Task to complete: Lay out the records as a Markdown table with the columns Row and Line, beginning with the first line and ending with the line containing "5: (74, 127)", skipping blank lines. Omit the pictures from the answer.

Stored data entries
^^^^^^^^

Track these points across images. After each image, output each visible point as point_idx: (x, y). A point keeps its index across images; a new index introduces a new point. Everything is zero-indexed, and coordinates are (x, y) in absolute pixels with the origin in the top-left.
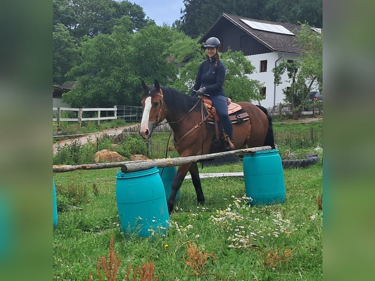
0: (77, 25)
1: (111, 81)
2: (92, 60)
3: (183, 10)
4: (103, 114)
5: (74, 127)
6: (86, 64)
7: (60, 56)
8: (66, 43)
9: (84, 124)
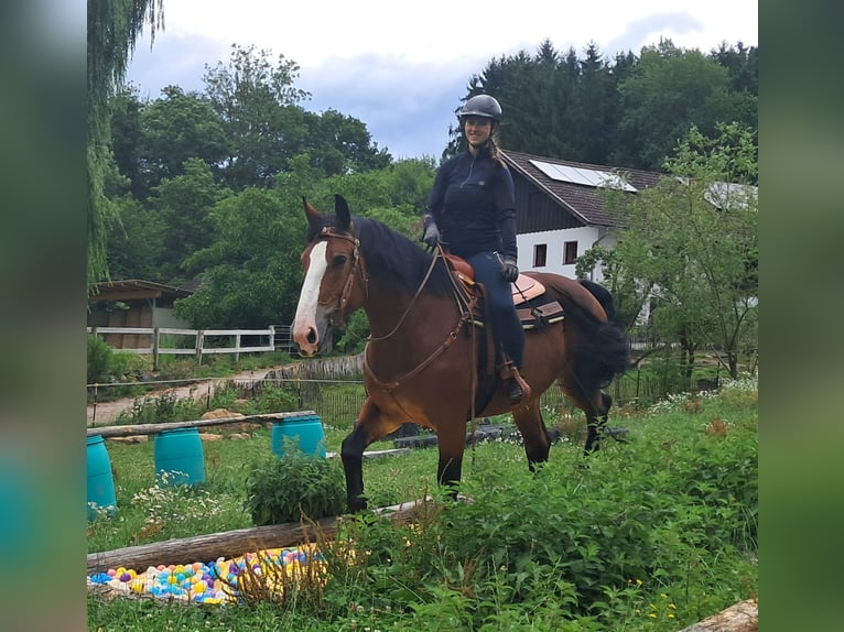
0: (234, 159)
1: (267, 278)
2: (232, 238)
3: (453, 129)
4: (246, 341)
5: (185, 366)
6: (221, 244)
7: (190, 222)
8: (205, 197)
9: (207, 359)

^^^^^^^^

Response below:
| Row | Line |
|---|---|
| 1 | Track these points across images. After each image, output each visible point as point_idx: (x, y). A point keeps its index across images; a new index introduces a new point. Everything is zero-indexed, and coordinates are (x, y) in absolute pixels with the origin in the top-left. |
| 2 | 0: (77, 25) |
| 3 | 1: (111, 81) |
| 4 | 2: (92, 60) |
| 5 | 3: (183, 10) |
| 6 | 4: (103, 114) |
| 7 | 5: (74, 127) |